Held: The display of goods was an invitation to treat. The customer making the selection and taking it to the cashier constituted the offer. The cashier accepting the payment was the acceptance. The contract was formed at the cashier's desk.
Partridge v Crittenden [1968]:
Facts: An advertisement in a magazine offering birds for sale.
Held: The advertisement was an invitation to treat, not an offer. If it were an offer, the advertiser could be bound to sell to an infinite number of people, exceeding their stock.
Revocation of Proposal
A proposal, once communicated, remains open until it is revoked, lapses, or is accepted.
When Revocation Can Occur: A proposal may be revoked at any time before the communication of its acceptance is complete as against the proposer (Section 5(1) Contracts Act 1950).
Methods of Revocation (Section 6 Contracts Act 1950)
A proposal is revoked by:
(a) Communication of Notice: The proposer gives notice of revocation to the other party.
(b) Lapse of Time: The time prescribed for acceptance lapses, or if no time is prescribed, a reasonable time passes without communication of acceptance.
(c) Failure of Condition Precedent: The acceptor fails to fulfill a condition precedent to acceptance.
(d) Death or Mental Disorder: The proposer dies or becomes mentally disordered, and this fact comes to the knowledge of the acceptor before acceptance.
Acceptance of a Proposal
Definition
Acceptance occurs when the person to whom the proposal is made signifies their assent to it. A proposal, when accepted, becomes a promise (Section 2(b) Contracts Act 1950).
General Rule for Acceptance
Acceptance is effective only when it is communicated to the offeror. Mere "mental acceptance" is insufficient.

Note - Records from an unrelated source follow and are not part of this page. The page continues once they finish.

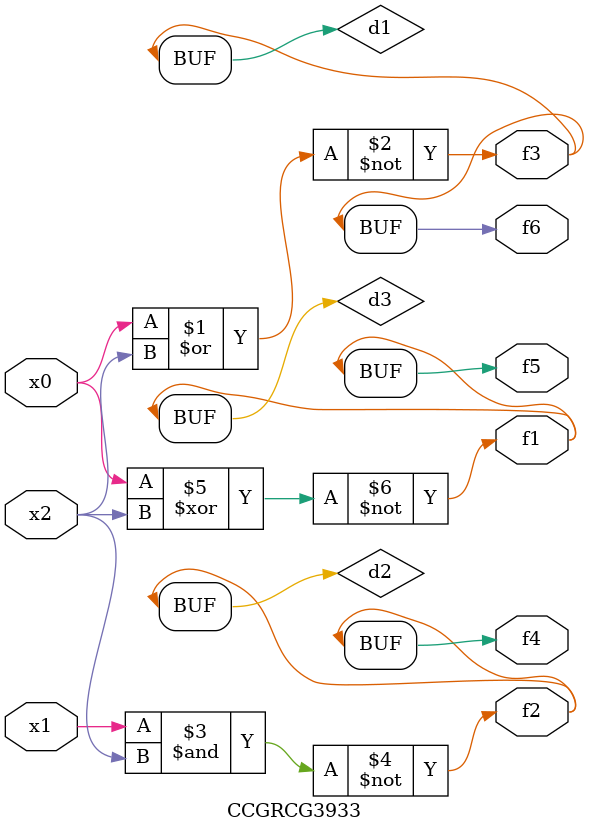
<source format=v>
module CCGRCG3933(
	input x0, x1, x2,
	output f1, f2, f3, f4, f5, f6
);

	wire d1, d2, d3;

	nor (d1, x0, x2);
	nand (d2, x1, x2);
	xnor (d3, x0, x2);
	assign f1 = d3;
	assign f2 = d2;
	assign f3 = d1;
	assign f4 = d2;
	assign f5 = d3;
	assign f6 = d1;
endmodule

</source>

Communication of Acceptance
The offeree must signify or manifest their assent to the proposal and communicate their acceptance to the proposer (offeror).
Rules on Acceptance
Section 2(b) Contracts Act 1950: The offeree must signify their acceptance.
Section 6(b) Contracts Act 1950: Acceptance must be communicated within a reasonable time if no time is prescribed, otherwise the proposal is deemed revoked.

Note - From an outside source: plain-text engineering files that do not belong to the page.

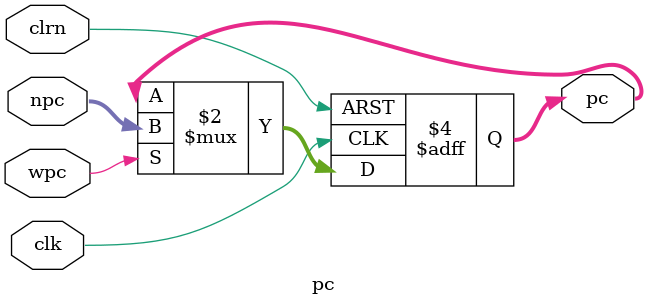
<source format=v>
`timescale 1ns / 1ps

module pc(
    input clk,clrn,wpc,

    input [31:0]npc,
    
    output reg[31:0]pc
);
    always @(posedge clk or posedge clrn) begin
        if (clrn) begin
            pc<=0;
        end else if (wpc) begin
            pc<=npc;
        end
    end
endmodule

</source>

Section 7(a) Contracts Act 1950: Acceptance must be absolute and unqualified, in reliance on the offer.
Section 7(b) Contracts Act 1950: Acceptance must be made in a usual and reasonable manner, unless a specific manner is prescribed.
Counter-Offer
Definition: An acceptance that is qualified by the introduction of a new term or condition.
Effect: A counter-offer is a rejection of the original offer. It terminates or destroys the original offer, meaning the original offer cannot be revived.
Key Case Example:
Hyde v Wrench (1840):
Facts: W offered to sell a farm for £1,200. H rejected this. W then offered to sell for £1,000. H responded by offering £950. W rejected the £950 offer. H then attempted to accept the original £1,000 offer.

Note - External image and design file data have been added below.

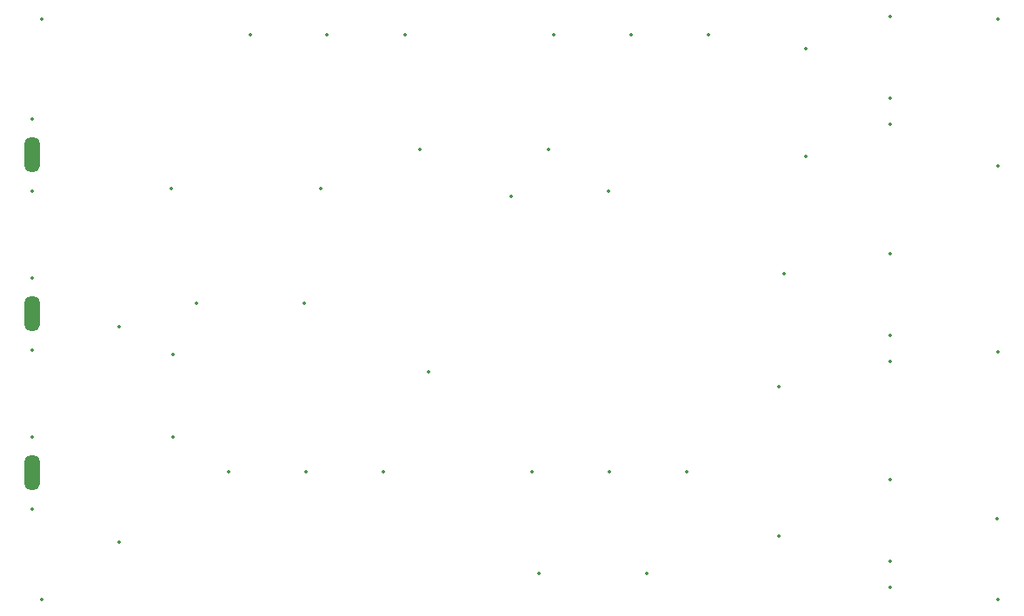
<source format=gtl>
%TF.GenerationSoftware,KiCad,Pcbnew,(6.0.7)*%
%TF.CreationDate,2024-05-27T12:45:13+05:30*%
%TF.ProjectId,G0449P0983,47303434-3950-4303-9938-332e6b696361,rev?*%
%TF.SameCoordinates,Original*%
%TF.FileFunction,Copper,L1,Top*%
%TF.FilePolarity,Positive*%
%FSLAX46Y46*%
G04 Gerber Fmt 4.6, Leading zero omitted, Abs format (unit mm)*
G04 Created by KiCad (PCBNEW (6.0.7)) date 2024-05-27 12:45:13*
%MOMM*%
%LPD*%
G01*
G04 APERTURE LIST*
%ADD10C,0.350000*%
%ADD11O,1.500000X3.500000*%
G04 APERTURE END LIST*
D10*
X139300000Y-105600000D03*
X139371828Y-71200000D03*
X45294128Y-66651681D03*
X45294128Y-73651681D03*
D11*
X45294128Y-70151681D03*
D10*
X46216162Y-56890035D03*
X139371828Y-113461257D03*
X139368909Y-56896463D03*
X83086702Y-69600000D03*
X95586702Y-69600000D03*
X101436702Y-73700000D03*
X118536702Y-81700000D03*
X53736702Y-107900000D03*
X53736702Y-86900000D03*
X45294128Y-82124526D03*
X45294128Y-89124526D03*
D11*
X45294128Y-85624526D03*
D10*
X61286702Y-84600000D03*
X71786702Y-84600000D03*
X128836702Y-112250000D03*
X128836702Y-109750000D03*
X128836702Y-101750000D03*
X71936702Y-101000000D03*
X64436702Y-101000000D03*
X79486702Y-101000000D03*
X93986702Y-101000000D03*
X109036702Y-101000000D03*
X101536702Y-101000000D03*
X128836702Y-90250000D03*
X128836702Y-87750000D03*
X128836702Y-79750000D03*
X46216162Y-113468243D03*
X59036702Y-97600000D03*
X59036702Y-89600000D03*
X139371828Y-89300000D03*
X120636702Y-70250000D03*
X120636702Y-59750000D03*
X128836702Y-67125000D03*
X128836702Y-64625000D03*
X128836702Y-56625000D03*
X74036702Y-58400000D03*
X66536702Y-58400000D03*
X81586702Y-58400000D03*
X96086702Y-58400000D03*
X111136702Y-58400000D03*
X103636702Y-58400000D03*
X118036702Y-107290000D03*
X118036702Y-92710000D03*
X45294128Y-97633252D03*
X45294128Y-104633252D03*
D11*
X45294128Y-101133252D03*
D10*
X83936702Y-91300000D03*
X91936702Y-74200000D03*
X105186702Y-110900000D03*
X94686702Y-110900000D03*
X58846702Y-73400000D03*
X73426702Y-73400000D03*
M02*

</source>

Held: H's offer of £950 was a counter-offer, which terminated W's original offer of £1,000. Therefore, there was no offer for H to accept when he later tried to agree to the £1,000 price.
Imposition of Silence on the Offeree as a Manner of Acceptance
General Principle: An offeror cannot unilaterally prescribe silence as a manner of acceptance.
Reasoning: This would allow an offeror to bind an offeree without their explicit agreement.
Key Case Example:
Felthouse v Bindley (1862):
Facts: An uncle offered to buy a horse from his nephew for £30, stating, "If I hear no more about him, I consider the horse mine at that price." The nephew did not reply.
Held: There was no contract. The nephew's silence did not amount to acceptance. Acceptance must be communicated.